The great line between the saved and the damned, between the kingdom of God and the kingdom of this world, between the sheep and the goats, runs not between people but through them. I’ve seen self-help literature that advises me to get in touch with my inner child, and with my inner woman. But today’s text points us to our inner goats. The goat in me worries about being good enough for some sort of God cooked up out of my secret hopes and fears, he feels lost if he’s not satisfying expectations, justifying himself, and drawing lines between those who do, and those who don’t, get things right. But there’s a sheep there too. He’s often timid, lacking in initiative and, well, pretty sheep like. But he knows the whole goat approach to life is on its way out, and that the future holds the triumph of grace. He gets pushed around a lot by that old goat, but he knows the lamb of God who forgives, and takes away, the sin of the world.

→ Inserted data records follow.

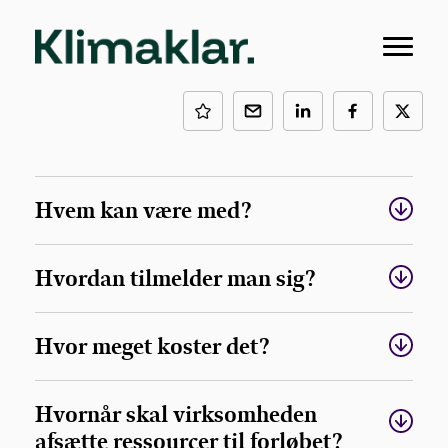
FAQ
Få svar på nogle af de mest stillede spørgsmål
Hvem kan være med?
Hvordan tilmelder man sig?
Hvor meget koster det?
Hvornår skal virksomheden
afsætte ressourcer til forløbet?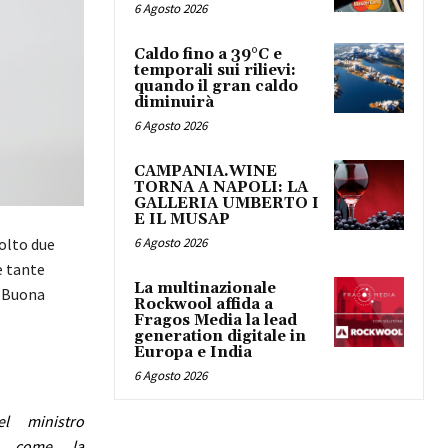
6 Agosto 2026
Caldo fino a 39°C e
temporali sui rilievi:
quando il gran caldo
diminuirà
6 Agosto 2026
CAMPANIA.WINE
TORNA A NAPOLI: LA
GALLERIA UMBERTO I
E IL MUSAP
6 Agosto 2026
olto due
e tante
La multinazionale
. Buona
Rockwool affida a
Fragos Media la lead
generation digitale in
Europa e India
6 Agosto 2026
l ministro
, come la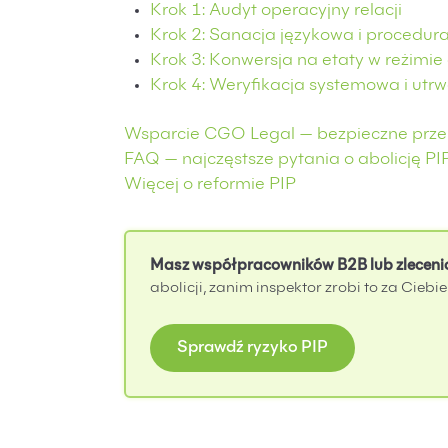
Krok 1: Audyt operacyjny relacji
Krok 2: Sanacja językowa i procedur
Krok 3: Konwersja na etaty w reżimie 
Krok 4: Weryfikacja systemowa i utr
Wsparcie CGO Legal — bezpieczne przej
FAQ — najczęstsze pytania o abolicję 
Więcej o reformie PIP
Masz współpracowników B2B lub zleceni
abolicji, zanim inspektor zrobi to za Ciebie
Sprawdź ryzyko PIP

Those lines run through the church too. In fact there might be nothing like the Christian religion for giving our inner goats room to maneuver. There’s the story of the rector who had an argument with a member of the vestry about whether a certain woman who had a bad reputation should be made welcome in the church. The minister finally said, “Well, didn’t Jesus forgive the woman taken in adultery?” “Yes,” replied the vestryman, “but I don’t think any more of him for having done it.” So much that bears the label ‘Christianity’ amounts to the attempt to coerce people into behaving themselves so as to make God approve of them. As if we need only tell people what they ought to do often enough, loudly enough, threateningly enough, and they’ll do it. When, to our frustration, they don’t, then we judge, condemn and exclude. In theological terms, the law becomes a weapon we use to try to manage other people, ourselves, and finally God. Faith in the crucified Jesus devolves into an apparatus of judgment, condemnation and control. But of course it’s hopeless: we’ll never make anyone, even ourselves, any better by hitting them with that stick. FitzSimons Allison (Fear, Love and Worship, 51) tells the story of a sergeant who during World War Two told a grim joke to his trainees: A man stopped on a dirt road to help get another man’s car out of the ditch. The man was starting to harness two small, furry cats to the bumper of his huge car when he asked, “Mister, you aren’t trying to get those cats to pull that car out of the ditch, are you?” His reply was, “Why not? I’ve got a whip!”
Human beings, all of us, wounded and wicked, are moved at last only by the power of God’s great mercy, his indiscriminately forgiving love. So let’s stop feeding that inner goat, stop whipping the cats, lose the stick and put our faith in our gracious God.